Le 12 mars dernier, la Cour d’appel de Colmar a eu l’occasion de se positionner sur la question de savoir si l’épidémie de Covid-19 qui sévit actuellement réunit les critères de la force majeure. Elle a considéré que « l’appelant, M. Victor G., n’[avait] pu être conduit à l’audience à la Cour d’appel, en raison des circonstances exceptionnelles et insurmontables, revêtant le caractère de la force majeure, liées à l’épidémie en cours de Covid-19 ». Pour ce faire, elle a notamment relevé que « il ne sera pas possible de s’assurer de l’absence de risque de contagion et de disposer d’une escorte autorisée à conduire M. G. à l’audience » [12].
Or, il convient de préciser que cet arrêt n’a pas été rendu concernant des faits relevant du droit du travail.
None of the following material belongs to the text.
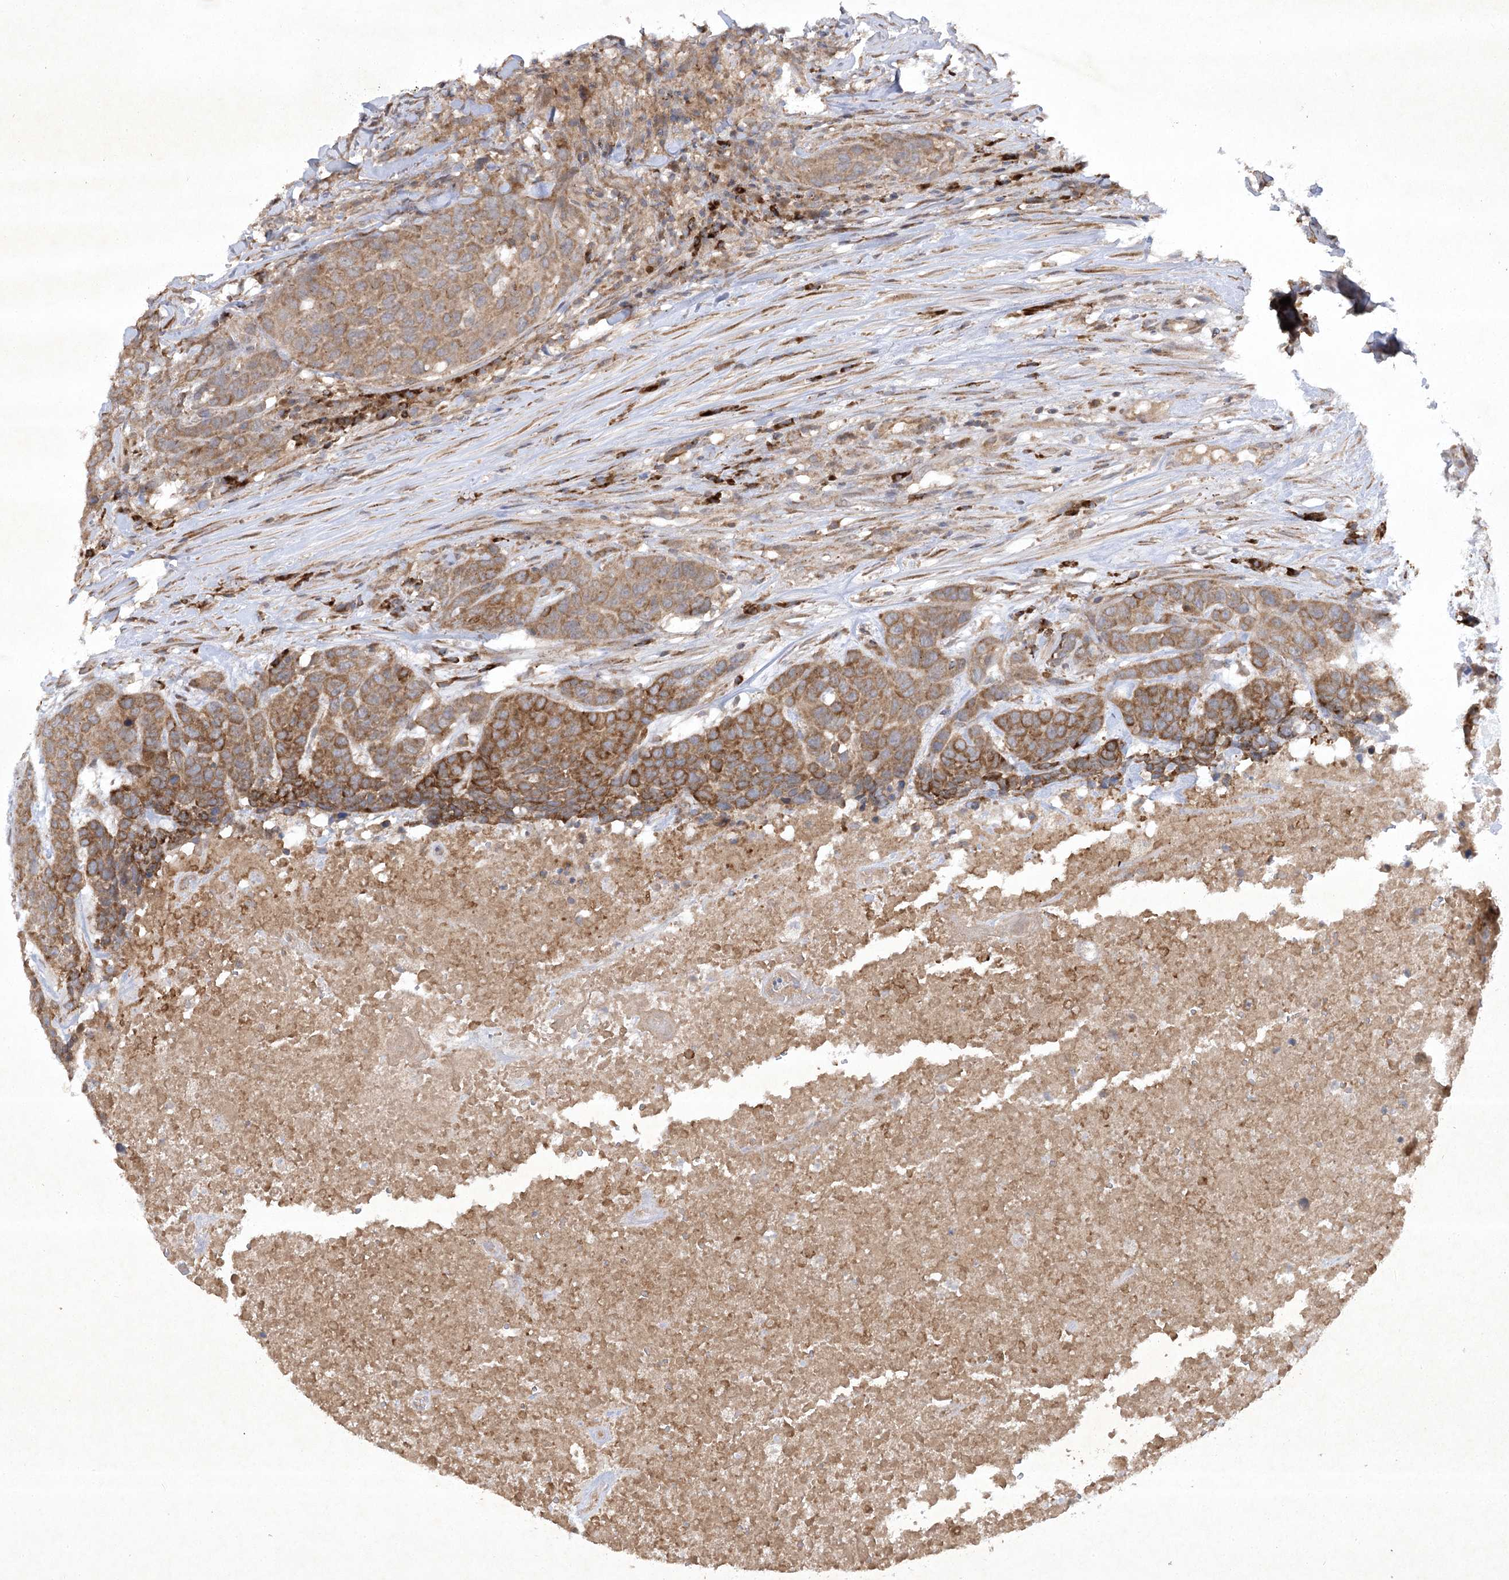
{"staining": {"intensity": "moderate", "quantity": ">75%", "location": "cytoplasmic/membranous"}, "tissue": "head and neck cancer", "cell_type": "Tumor cells", "image_type": "cancer", "snomed": [{"axis": "morphology", "description": "Squamous cell carcinoma, NOS"}, {"axis": "topography", "description": "Head-Neck"}], "caption": "Immunohistochemistry (IHC) photomicrograph of neoplastic tissue: human head and neck cancer stained using IHC demonstrates medium levels of moderate protein expression localized specifically in the cytoplasmic/membranous of tumor cells, appearing as a cytoplasmic/membranous brown color.", "gene": "TRAF3IP1", "patient": {"sex": "male", "age": 66}}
Comme le laisse entrevoir l’arrêt de la Cour d’appel de Nancy, se posera éventuellement la question de l’importance du moment auquel le contrat de travail a été conclu. En effet, si celui-ci a été conclu alors que des cas Covid-19 existaient déjà, les juges pourront-ils conclure à la prévisibilité de l’épidémie, et ainsi, écarter la force majeure ?
Différents travaux – a fortiori scientifiques – seront sans doute nécessaires afin de fixer une date de commencement de l’épidémie ; ces différents travaux seront ensuite invoqués par les parties devant le juge afin d’obtenir la reconnaissance (ou l’exclusion) de ladite prévisibilité de l’épidémie.
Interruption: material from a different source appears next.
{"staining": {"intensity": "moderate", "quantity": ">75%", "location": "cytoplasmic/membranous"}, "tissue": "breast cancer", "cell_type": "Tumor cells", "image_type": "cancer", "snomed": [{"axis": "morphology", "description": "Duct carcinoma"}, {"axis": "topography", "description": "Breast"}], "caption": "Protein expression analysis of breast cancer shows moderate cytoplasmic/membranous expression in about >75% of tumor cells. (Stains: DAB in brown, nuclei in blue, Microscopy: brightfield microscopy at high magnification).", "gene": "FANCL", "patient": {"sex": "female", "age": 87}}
Par ailleurs, pourrait être pointée du doigt la contradiction qui ressortirait entre la gestion de crise actuelle de l’exécutif d’une part, et la réaction des juges qui reconnaîtrait la force majeure, d’autre part.
Et pour cause, d’une part, nous aurions des salariés que le Ministère du travail encourage à aller travailler en les dissuadant de faire usage de leur droit de retrait sous prétexte que les employeurs auraient mis en place les mesures de sécurité nécessaires à la préservation de leur santé [13].
D’autre part, se trouveraient d’autres salariés à qui les juges expliqueraient qu’il est justifié que leur contrat soit rompu au motif que l’épidémie était « insurmontable ».
Pour les uns, la crise sanitaire serait « surmontable » par des « gestes barrières » ou des protocoles de nettoyage, en revanche, pour d’autres, elle ne le serait pas de sorte que ceux-ci devraient accepter de perdre leur emploi.
Si la contradiction est édifiante, il faut tout de même garder à l’esprit que pouvoir exécutif et pouvoir judiciaire s’exercent indépendamment, et ce, même en temps de crise.
Devant toutes ces interrogations, la prudence est donc de mise.
Le juge seul, à l’aide des éléments versés par les parties, tranchera cette question.